→ THE PROBLEM: Return every line of the records that contains the string "sunpy", matching case exactly.

→ EXERCISE INPUT:
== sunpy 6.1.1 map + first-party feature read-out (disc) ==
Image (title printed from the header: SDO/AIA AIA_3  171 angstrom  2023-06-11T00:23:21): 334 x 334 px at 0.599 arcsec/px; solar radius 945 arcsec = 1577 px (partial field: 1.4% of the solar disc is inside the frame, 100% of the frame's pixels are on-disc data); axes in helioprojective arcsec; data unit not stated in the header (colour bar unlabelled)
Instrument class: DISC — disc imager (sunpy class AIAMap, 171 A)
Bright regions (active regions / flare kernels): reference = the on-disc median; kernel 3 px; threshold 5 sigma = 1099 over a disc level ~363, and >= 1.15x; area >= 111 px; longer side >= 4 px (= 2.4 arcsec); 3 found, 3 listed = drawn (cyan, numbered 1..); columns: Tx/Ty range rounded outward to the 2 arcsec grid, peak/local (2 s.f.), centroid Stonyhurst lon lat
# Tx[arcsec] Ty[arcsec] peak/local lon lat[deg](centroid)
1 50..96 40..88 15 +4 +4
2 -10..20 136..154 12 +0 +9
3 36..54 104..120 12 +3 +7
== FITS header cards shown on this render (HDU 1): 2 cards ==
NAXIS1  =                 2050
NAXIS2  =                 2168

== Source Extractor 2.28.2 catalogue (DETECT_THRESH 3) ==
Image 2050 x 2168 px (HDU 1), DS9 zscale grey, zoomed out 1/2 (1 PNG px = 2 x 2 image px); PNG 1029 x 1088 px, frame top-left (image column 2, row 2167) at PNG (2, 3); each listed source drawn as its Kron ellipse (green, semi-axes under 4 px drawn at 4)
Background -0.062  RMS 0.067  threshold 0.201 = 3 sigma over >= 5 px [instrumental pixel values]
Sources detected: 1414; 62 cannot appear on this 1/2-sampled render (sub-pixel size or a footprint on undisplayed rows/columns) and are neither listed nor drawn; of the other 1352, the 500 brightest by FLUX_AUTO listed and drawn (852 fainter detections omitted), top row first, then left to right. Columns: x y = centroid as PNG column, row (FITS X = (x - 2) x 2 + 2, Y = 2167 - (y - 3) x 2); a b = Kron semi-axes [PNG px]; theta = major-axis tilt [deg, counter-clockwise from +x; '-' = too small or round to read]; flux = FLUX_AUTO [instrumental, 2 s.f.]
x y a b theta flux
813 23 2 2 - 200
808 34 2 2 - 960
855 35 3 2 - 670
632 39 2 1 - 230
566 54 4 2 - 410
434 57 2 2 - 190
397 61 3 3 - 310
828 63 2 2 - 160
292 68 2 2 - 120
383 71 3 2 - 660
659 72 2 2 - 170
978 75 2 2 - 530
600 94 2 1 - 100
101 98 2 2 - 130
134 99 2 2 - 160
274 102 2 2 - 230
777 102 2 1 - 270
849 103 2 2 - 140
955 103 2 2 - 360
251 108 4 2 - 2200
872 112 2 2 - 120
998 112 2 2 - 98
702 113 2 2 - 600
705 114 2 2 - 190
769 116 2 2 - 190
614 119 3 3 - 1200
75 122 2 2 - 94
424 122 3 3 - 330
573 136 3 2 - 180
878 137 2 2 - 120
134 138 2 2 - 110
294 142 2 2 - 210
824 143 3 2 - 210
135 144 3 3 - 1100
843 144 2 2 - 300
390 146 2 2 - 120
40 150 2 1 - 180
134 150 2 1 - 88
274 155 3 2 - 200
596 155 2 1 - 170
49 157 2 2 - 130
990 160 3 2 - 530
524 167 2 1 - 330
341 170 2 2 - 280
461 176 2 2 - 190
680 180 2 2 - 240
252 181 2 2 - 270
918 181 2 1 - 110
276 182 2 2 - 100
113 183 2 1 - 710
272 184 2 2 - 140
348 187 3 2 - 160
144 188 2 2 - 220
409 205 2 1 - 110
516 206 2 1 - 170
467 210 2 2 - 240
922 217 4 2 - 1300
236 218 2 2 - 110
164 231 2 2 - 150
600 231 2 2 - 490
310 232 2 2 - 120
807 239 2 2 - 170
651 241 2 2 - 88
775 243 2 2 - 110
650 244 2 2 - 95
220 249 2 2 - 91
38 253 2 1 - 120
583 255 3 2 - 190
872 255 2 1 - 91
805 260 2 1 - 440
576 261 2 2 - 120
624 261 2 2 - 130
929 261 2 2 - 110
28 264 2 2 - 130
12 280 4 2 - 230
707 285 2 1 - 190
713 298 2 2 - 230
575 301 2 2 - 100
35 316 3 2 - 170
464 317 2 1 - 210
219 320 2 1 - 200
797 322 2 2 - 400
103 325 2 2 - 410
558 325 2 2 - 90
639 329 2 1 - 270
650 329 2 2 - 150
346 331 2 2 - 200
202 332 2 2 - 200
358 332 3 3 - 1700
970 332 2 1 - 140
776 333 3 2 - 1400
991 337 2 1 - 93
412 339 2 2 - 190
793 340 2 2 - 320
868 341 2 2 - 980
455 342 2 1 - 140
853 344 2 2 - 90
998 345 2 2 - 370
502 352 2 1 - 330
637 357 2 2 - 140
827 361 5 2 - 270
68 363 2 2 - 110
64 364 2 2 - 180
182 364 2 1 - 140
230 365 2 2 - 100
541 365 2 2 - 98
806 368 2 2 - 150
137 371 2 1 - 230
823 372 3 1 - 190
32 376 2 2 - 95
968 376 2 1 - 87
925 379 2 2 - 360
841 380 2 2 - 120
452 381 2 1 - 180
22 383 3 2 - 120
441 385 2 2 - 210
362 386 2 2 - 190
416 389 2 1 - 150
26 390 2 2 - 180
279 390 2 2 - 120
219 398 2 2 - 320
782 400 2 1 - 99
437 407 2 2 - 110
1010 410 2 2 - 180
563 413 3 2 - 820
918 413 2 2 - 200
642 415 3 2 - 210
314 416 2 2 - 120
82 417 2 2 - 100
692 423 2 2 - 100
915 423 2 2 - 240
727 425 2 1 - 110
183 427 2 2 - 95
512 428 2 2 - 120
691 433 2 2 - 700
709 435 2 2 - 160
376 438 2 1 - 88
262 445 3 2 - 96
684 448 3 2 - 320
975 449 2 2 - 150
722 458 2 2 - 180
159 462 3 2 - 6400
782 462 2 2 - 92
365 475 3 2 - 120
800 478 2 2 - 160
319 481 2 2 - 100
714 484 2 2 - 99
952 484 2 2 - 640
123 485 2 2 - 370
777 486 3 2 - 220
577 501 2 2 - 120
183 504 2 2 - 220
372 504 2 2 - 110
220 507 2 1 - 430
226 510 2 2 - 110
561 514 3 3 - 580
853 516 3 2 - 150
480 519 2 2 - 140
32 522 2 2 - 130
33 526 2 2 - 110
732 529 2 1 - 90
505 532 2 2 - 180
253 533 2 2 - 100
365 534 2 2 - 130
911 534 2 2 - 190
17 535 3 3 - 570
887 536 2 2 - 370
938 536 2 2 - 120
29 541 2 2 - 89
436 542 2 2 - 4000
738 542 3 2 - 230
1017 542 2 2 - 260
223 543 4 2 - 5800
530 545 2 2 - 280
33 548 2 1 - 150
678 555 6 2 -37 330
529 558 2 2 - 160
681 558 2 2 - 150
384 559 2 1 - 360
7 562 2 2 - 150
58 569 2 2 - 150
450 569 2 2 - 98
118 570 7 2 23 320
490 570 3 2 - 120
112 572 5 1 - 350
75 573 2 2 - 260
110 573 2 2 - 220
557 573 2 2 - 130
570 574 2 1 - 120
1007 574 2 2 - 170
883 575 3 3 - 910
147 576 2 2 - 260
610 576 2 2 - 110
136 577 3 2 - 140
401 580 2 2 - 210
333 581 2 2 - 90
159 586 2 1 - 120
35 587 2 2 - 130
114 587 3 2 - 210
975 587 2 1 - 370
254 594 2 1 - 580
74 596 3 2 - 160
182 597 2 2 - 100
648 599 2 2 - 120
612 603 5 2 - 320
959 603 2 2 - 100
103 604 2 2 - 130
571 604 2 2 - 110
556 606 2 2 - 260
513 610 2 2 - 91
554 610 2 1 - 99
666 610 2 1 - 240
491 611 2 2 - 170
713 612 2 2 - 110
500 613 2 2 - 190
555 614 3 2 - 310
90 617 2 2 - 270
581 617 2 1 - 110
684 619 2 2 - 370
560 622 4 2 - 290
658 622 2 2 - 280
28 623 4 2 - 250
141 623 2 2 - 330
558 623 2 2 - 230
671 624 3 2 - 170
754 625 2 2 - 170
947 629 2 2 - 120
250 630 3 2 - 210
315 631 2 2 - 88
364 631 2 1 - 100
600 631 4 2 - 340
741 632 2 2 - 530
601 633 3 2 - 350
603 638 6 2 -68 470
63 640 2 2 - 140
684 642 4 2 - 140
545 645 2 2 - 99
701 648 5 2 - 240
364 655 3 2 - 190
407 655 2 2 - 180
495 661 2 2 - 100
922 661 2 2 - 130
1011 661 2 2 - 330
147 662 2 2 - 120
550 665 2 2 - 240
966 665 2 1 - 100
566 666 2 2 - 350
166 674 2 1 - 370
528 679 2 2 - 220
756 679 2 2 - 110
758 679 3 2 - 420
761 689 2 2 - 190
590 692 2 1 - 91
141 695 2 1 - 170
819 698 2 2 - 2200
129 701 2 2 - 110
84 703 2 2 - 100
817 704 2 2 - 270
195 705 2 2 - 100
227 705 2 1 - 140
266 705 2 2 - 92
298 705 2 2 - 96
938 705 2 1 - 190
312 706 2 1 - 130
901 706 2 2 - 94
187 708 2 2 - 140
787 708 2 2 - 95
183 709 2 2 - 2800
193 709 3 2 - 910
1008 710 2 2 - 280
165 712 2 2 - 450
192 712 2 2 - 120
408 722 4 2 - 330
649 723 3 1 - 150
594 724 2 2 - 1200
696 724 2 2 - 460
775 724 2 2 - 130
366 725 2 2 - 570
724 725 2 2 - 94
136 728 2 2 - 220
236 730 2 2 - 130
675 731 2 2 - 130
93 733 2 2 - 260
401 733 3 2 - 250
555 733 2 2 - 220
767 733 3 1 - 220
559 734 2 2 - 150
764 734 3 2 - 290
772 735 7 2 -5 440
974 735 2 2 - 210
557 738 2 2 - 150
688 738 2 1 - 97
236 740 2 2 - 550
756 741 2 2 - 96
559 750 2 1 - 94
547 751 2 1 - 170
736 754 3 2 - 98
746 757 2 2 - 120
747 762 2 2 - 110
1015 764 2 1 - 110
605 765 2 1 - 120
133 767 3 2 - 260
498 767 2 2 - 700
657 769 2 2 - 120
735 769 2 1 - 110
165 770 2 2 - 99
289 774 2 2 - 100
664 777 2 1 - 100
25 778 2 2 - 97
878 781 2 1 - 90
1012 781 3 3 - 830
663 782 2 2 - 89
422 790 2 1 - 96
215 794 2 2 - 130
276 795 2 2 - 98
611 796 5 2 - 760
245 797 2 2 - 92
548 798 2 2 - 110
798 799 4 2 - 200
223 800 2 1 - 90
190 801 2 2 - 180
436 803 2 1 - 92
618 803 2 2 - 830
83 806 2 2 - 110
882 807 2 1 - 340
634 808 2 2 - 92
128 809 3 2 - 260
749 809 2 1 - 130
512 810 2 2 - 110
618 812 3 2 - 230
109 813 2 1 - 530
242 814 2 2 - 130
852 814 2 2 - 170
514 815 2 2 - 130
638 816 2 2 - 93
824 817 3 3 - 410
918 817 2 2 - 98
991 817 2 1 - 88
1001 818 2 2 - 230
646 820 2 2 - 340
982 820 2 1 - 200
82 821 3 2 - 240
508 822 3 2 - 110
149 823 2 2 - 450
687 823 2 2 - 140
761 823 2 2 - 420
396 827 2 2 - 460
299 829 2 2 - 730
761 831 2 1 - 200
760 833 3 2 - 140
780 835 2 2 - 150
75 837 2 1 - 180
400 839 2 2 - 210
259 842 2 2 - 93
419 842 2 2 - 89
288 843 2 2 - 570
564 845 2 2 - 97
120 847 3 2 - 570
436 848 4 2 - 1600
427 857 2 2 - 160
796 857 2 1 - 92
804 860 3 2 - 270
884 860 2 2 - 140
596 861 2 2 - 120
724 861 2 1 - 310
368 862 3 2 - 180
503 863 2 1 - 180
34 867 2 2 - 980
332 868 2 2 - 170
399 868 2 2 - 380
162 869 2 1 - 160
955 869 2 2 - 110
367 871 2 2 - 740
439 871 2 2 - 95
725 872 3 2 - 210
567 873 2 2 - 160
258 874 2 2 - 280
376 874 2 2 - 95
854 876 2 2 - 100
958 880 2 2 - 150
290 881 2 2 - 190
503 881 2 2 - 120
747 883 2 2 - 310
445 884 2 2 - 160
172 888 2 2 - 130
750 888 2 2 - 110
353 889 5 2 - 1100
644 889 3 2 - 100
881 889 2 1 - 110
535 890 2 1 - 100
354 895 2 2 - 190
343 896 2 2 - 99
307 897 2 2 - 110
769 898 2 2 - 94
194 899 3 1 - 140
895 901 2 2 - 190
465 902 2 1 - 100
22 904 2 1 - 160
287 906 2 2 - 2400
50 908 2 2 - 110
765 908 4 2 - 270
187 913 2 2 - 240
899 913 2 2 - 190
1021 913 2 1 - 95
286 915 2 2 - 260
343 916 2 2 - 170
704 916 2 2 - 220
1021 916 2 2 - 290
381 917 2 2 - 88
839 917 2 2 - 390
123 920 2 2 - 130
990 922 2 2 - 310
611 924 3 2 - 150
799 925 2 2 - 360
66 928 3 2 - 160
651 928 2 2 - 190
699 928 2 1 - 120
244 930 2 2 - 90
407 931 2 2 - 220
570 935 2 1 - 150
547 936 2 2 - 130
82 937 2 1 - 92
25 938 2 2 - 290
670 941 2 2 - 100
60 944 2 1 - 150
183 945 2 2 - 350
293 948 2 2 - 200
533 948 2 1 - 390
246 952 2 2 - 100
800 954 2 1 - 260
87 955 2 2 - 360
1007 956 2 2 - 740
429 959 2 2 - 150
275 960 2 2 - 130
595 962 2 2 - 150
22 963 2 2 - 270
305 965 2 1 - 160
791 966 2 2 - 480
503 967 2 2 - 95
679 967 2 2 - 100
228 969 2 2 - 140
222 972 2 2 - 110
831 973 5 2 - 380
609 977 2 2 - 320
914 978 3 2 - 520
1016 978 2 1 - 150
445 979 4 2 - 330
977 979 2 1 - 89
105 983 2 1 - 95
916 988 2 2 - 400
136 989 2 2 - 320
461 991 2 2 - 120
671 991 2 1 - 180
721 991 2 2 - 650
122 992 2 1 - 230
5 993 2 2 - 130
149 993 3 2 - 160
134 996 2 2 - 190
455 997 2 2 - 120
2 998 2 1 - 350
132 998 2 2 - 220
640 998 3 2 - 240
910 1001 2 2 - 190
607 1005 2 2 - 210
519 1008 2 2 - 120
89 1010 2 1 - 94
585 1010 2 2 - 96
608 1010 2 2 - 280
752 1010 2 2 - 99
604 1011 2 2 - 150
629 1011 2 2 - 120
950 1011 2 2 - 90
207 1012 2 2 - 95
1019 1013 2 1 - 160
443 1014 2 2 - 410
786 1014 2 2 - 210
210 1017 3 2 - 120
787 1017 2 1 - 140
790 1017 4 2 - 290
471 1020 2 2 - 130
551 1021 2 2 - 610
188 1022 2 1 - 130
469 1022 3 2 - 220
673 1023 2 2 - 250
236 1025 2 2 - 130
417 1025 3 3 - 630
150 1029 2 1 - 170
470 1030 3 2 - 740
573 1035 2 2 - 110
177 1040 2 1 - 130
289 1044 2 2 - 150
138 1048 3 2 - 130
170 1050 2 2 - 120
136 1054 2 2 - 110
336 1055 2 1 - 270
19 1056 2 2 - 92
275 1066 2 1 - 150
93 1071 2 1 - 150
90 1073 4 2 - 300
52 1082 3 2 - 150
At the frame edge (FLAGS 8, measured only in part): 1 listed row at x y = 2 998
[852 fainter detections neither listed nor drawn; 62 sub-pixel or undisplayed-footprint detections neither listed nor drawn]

→ RESPONSE FOR THIS EXERCISE:
== sunpy 6.1.1 map + first-party feature read-out (disc) ==
Instrument class: DISC — disc imager (sunpy class AIAMap, 171 A)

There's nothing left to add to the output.